In diesem Zusammenhang ging Monsignore Hoffmann auf die manchmal auch kritisierte Bewegung Maria 2.0 ein. Bisher seien vorrangig die mit der Demut einhergehenden Eigenschaften Mariens in den Fokus gerückt worden, weniger Charakteristika wie die Übernahme von Verantwortung oder eigenständiges Handeln, wie es exemplarisch bei der Hochzeit zu Kana geschildert wird. Hier findet der Familienvater Josef keine Erwähnung, Maria hat wohl die Einladung zur Hochzeit selbst angenommen, sie ergreift die Initiative und sucht Antworten und Lösungen („Tut, was er euch sagt!“). „Das sind Eigenschaften, die Frauen täglich in den Familien und in ihren Arbeitsplätzen leisten. Das soll in der Kirche stärker Berücksichtigung finden“, appellierte der Domvikar. Auch unter eben diesem Aspekt sei die Anrufung Mariens heute zeitgemäß. „Maria wird auch in unserer Zeit eine verlässliche und engagierte Akteurin bleiben. Wir werden den Weg in die Zukunft finden. Wir dürfen auch heute auf Maria bauen – Maria ist eine aufmerksame und verlässliche Helferin“, verbreitete Domvikar Hoffmann Hoffnung. Er bat aber auch, regelmäßig abends das älteste Mariengebet „Unter deinen Schutz und Schirm“ anzustimmen.

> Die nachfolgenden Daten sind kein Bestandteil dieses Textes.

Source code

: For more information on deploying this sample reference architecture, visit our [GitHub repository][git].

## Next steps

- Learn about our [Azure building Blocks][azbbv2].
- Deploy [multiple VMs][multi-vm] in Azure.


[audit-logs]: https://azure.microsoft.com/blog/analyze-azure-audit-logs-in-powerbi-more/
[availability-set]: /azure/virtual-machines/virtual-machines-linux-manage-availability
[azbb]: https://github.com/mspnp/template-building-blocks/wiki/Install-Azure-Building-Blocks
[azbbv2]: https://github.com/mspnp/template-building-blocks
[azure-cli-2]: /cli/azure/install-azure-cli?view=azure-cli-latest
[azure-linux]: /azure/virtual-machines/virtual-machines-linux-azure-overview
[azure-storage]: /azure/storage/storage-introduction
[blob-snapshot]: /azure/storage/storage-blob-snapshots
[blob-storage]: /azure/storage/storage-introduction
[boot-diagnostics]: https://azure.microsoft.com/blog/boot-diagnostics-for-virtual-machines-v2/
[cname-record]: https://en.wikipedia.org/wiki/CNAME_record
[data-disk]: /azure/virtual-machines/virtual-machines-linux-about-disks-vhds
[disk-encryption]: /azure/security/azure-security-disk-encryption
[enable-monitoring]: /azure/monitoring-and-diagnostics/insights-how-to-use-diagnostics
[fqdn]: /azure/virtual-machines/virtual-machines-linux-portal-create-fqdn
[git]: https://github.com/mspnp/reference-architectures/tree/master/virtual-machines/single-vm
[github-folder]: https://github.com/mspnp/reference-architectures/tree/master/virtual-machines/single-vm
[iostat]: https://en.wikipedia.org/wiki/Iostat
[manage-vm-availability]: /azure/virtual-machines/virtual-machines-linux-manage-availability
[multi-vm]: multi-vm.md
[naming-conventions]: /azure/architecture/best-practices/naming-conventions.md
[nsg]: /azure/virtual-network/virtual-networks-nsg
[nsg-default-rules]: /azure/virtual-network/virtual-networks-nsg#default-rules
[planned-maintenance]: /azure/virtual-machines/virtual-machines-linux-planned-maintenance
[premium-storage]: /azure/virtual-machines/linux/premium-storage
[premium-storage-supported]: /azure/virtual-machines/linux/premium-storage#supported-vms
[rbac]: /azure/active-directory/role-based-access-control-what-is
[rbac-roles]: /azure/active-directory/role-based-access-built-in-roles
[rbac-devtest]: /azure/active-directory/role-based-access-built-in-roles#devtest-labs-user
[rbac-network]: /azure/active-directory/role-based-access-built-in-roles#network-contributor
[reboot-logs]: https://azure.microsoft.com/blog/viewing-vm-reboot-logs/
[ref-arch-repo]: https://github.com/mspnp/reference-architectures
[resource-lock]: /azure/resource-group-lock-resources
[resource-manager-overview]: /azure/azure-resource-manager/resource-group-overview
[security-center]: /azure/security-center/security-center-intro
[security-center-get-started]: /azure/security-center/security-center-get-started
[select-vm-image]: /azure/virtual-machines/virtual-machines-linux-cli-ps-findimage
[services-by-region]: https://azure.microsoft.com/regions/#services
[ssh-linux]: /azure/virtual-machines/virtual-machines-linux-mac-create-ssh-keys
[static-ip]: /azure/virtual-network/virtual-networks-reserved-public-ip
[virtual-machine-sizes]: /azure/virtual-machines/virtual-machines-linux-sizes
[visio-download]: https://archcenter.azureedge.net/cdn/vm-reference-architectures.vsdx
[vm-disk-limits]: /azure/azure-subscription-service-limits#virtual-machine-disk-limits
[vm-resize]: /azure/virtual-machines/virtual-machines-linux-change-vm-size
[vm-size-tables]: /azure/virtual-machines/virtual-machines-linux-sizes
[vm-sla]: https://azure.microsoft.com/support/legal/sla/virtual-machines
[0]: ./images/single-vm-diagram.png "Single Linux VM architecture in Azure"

Die Dankesworte am Ende des Gottesdienstes sprach Claudia Kern, die Geschäftsführerin der Ackermann-Gemeinde im Erzbistum München und Freising. Sie dankte für die zahlreiche Teilnahme an dieser 75. Wallfahrt bzw. dem Gottesdienst, den viele Jahre federführend die Ackermann-Gemeinde München und Freising organisiert hat. „Mit dem Höhepunkt der 75. Wiederkehr der Wallfahrt bzw. des Gottesdienstes wird sich die Ackermann-Gemeinde aus der Organisation dieser Veranstaltung zurückziehen“, verkündete sie den Schlussstrich zumindest der organisatorischen Abwicklung seitens der Ackermann-Gemeinde. Ob es 2022 in Altötting eine sudetendeutsche Wallfahrt oder einen entsprechenden Gottesdienst geben wird, eventuell dann unter einer anderen Trägerschaft und Verantwortung, wird man sehen.